I’m still sorting through my Málaga photos, but you can see some of them on the photo blog. I’ll also be adding to and updating my Viva Las Tapas Málaga restaurant guide soon and will be doing a few blog posts on the city, things to do and see there. I already can’t wait to go back.

 

Yunquera’s Gold

As part of my weekend break in Ronda, I had the opportunity to visit a small olive farm in Yunquera, a village in the mountains between Ronda and Málaga, run by Kenton Smith and Ann Larson. The 35km ride from Ronda to Yunquera turned out to be on some narrow winding mountain roads that were a bit hard on the nerves, but we made it in one piece and were met near Yunquera’s Napoleonic “watchtower” by Kenton and his land rover – a vehicle that proved essential on the last leg of the journey up to the farm.

Ann and Kenton left their London IT jobs nine years ago to come and live the “slow life” in southern Spain (though I think they work harder than most city-dwellers I know), tending their steeply-sloping olive orchards and working on various other projects – they really have achieved an impressive amount. The house, almost a ruin when they bought it, now has a terrace over a pleasant patio, a modern kitchen, workshops, a small swimming pool and even a custom-made totem pole which looks down over the village. As it’s “off the grid” they have to generate their own electricity (wind and solar power, though they have a generator for emergencies) and their water comes from a private well. You can read more about their life and adventures on their blog.

• **QUESTIONS ON THE MATERIAL**:
a – Reproduce the Yunquera olive farm post from "As part of my" to "to the farm.", swapping "land rover" for "four-wheel drive".
b – Carry the Yunquera olive farm post on from its final sentence.

• **GIVEN INFORMATION**:

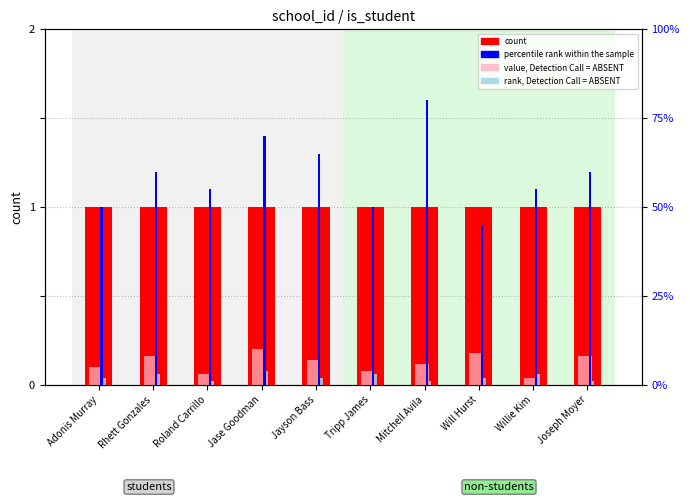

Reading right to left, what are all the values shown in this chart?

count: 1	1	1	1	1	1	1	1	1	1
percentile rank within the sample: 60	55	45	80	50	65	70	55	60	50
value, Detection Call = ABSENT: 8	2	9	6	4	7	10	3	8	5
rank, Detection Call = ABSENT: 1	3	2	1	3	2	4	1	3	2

• **YOUR RESPONSES**:
a –
As part of my weekend break in Ronda, I had the opportunity to visit a small olive farm in Yunquera, a village in the mountains between Ronda and Málaga, run by Kenton Smith and Ann Larson. The 35km ride from Ronda to Yunquera turned out to be on some narrow winding mountain roads that were a bit hard on the nerves, but we made it in one piece and were met near Yunquera’s Napoleonic “watchtower” by Kenton and his four-wheel drive – a vehicle that proved essential on the last leg of the journey up to the farm.

b –
After taking a short walk into the grove to see the olive trees, accompanied by two large, boisterous and very friendly boxer dogs, we sat out on the patio and were treated to a sampling of Ann and Kenton’s own olive oil – Yunquera Gold – along with freshly baked foccacia for dipping and locally produced jamón, washed down with some excellent home brewed beer. We were also given some olive oil to take home. But there were still more treats in store!

While the others were discussing battery packs and the possibility of engineering students installing a hydraulic ram pump, Ann took me upstair so show me her Lujos range of olive oil based skincare products, which she developed herself and makes to order. They all looked – and smelled – wonderful, and so I was delighted when she gave me a gift package including Lovely Hands (luxury hand cream), Absolutely Fab (intensive face cream) and Orange & Black (body cream). Now that I’ve had a chance to try them out I can say that they are all terrific but the body cream is particularly fine and smells delicious, like a sweet soothing custard.

All too soon it was time to leave, but I’m looking forward to seeing Ann and Kenton in Sevilla before too long. In the meantime it’s fun staying in touch on twitter and by email – sometimes a short visit is enough to know when you’ve met kindred spirits.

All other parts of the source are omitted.